▶ [Page segmentation data]

+ + + +

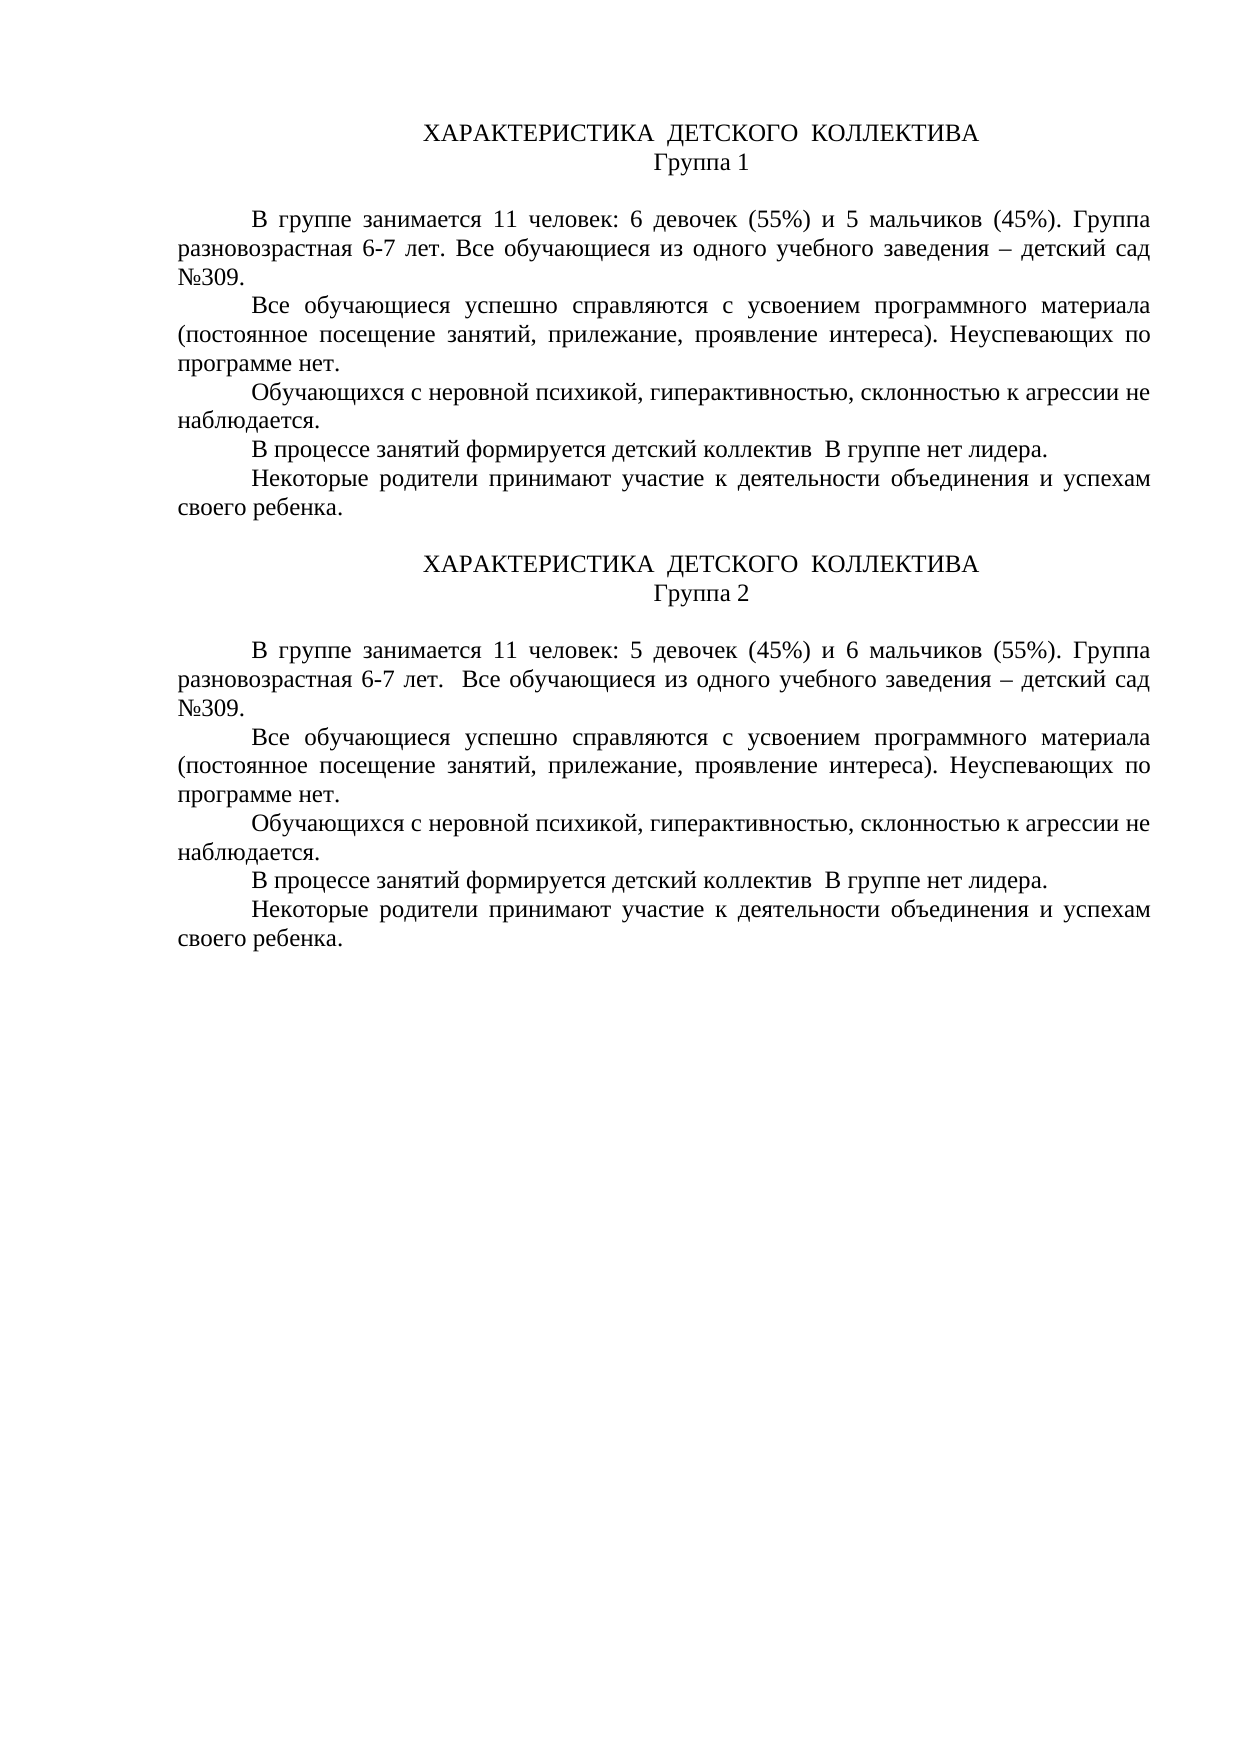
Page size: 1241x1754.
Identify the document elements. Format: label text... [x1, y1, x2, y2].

text В группе занимается 11 человек: 5 девочек (45%) и 6 мальчиков (55%). Группа разновозрастная 6-7 лет. Все обучающиеся из одного учебного заведения – детский сад №309. [177, 636, 1152, 722]
text ХАРАКТЕРИСТИКА ДЕТСКОГО КОЛЛЕКТИВА [177, 118, 1152, 147]
text Некоторые родители принимают участие к деятельности объединения и успехам своего ребенка. [177, 463, 1152, 521]
text Группа 2 [177, 578, 1152, 607]
text В процессе занятий формируется детский коллектив В группе нет лидера. [177, 866, 1152, 894]
text ХАРАКТЕРИСТИКА ДЕТСКОГО КОЛЛЕКТИВА [177, 549, 1152, 578]
text Все обучающиеся успешно справляются с усвоением программного материала (постоянное посещение занятий, прилежание, проявление интереса). Неуспевающих по программе нет. [177, 722, 1152, 808]
text Некоторые родители принимают участие к деятельности объединения и успехам своего ребенка. [177, 894, 1152, 952]
text Все обучающиеся успешно справляются с усвоением программного материала (постоянное посещение занятий, прилежание, проявление интереса). Неуспевающих по программе нет. [177, 291, 1152, 377]
text Группа 1 [177, 147, 1152, 176]
text Обучающихся с неровной психикой, гиперактивностью, склонностью к агрессии не наблюдается. [177, 808, 1152, 866]
text В группе занимается 11 человек: 6 девочек (55%) и 5 мальчиков (45%). Группа разновозрастная 6-7 лет. Все обучающиеся из одного учебного заведения – детский сад №309. [177, 204, 1152, 291]
text В процессе занятий формируется детский коллектив В группе нет лидера. [177, 434, 1152, 463]
text Обучающихся с неровной психикой, гиперактивностью, склонностью к агрессии не наблюдается. [177, 377, 1152, 434]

+ + + +

▶ [Try it] Which lines of the records hold the string "успехам"? Copy each one.

▶ [Solution to this exercise]
text Некоторые родители принимают участие к деятельности объединения и успехам своего ребенка. [177, 463, 1152, 521]
text Некоторые родители принимают участие к деятельности объединения и успехам своего ребенка. [177, 894, 1152, 952]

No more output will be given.